Physiological characterization of the wild almond P. arabica stem photosynthetic capability

Leaves are the major plant tissue for transpiration and carbon fixation in deciduous trees. In harsh habitats, atmospheric CO2 assimilation via stem photosynthesis is common, providing extra carbon gain to cope with the detrimental conditions. We studied two almond species, the commercial P. dulcis cultivar and the rare wild P. arabica. Our study revealed two distinctive strategies for carbon-gain. While in P. dulcis, leaves possess the major photosynthetic surface area, in P. arabica, green stems play this function in particular during the winter after leaf drop. Anatomical and physiological comparisons show that P. arabica carries unique features that support stem gas-exchange and high gross photosynthetic rates via stem photosynthetic capabilities (SPC).
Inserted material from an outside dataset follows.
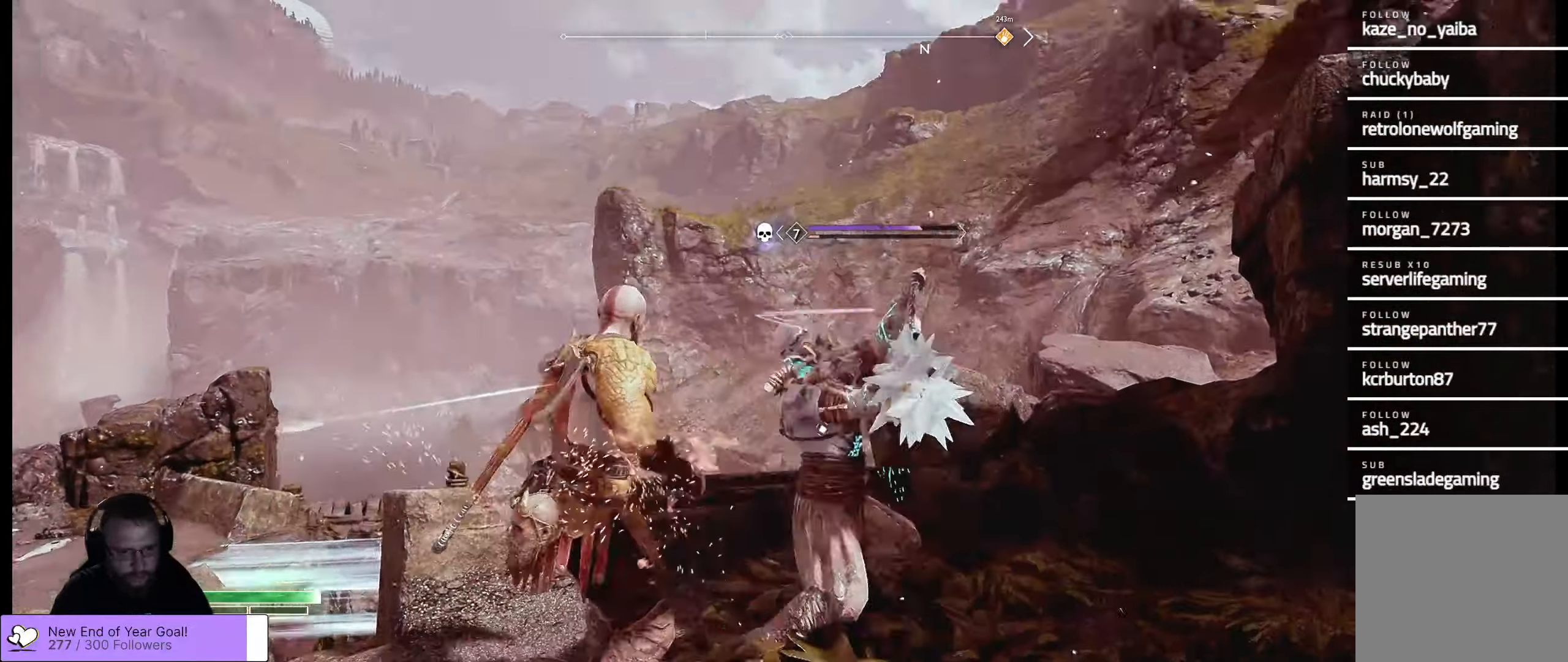
{"dt_ms": 500, "buttons": ["R1"], "left_stick": "center", "right_stick": "center", "events": [[34, "R1", "up"], [84, "R1", "down"], [200, "R1", "up"], [250, "R1", "down"], [367, "R1", "up"], [417, "R1", "down"], [467, "left_stick", "center"]]}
On the other hand, P. dulcis stems contribute extremely low gross photosynthesic levels via stem recycling photosynthesis (SRP). Results show that a) P. arabica stems are covered with a high density of sunken stomata, while the stomata on P. dulcis stems disappear under a thick bark layer. b) P. arabica stems contain significantly higher levels of chlorophyll compartmentalized to a mesophyll-like, chloroplast-rich, parenchyma layer, in contrast to rounded-shape cells of P. dulcis’s stem parenchyma. c) Pulse amplitude modulated fluorometry of P. arabica and P. dulcis stems revealed differences in their chlorophyll fluorescence and quenching parameters. d) gas-exchange analysis showed that guard cells of P. arabica stems tightly regulate water-loss under elevated temperatures, maintaining constant and high assimilation rates throughout the stem. These findings are highly important and can be used to develop new almond cultivars with agriculturally essential traits.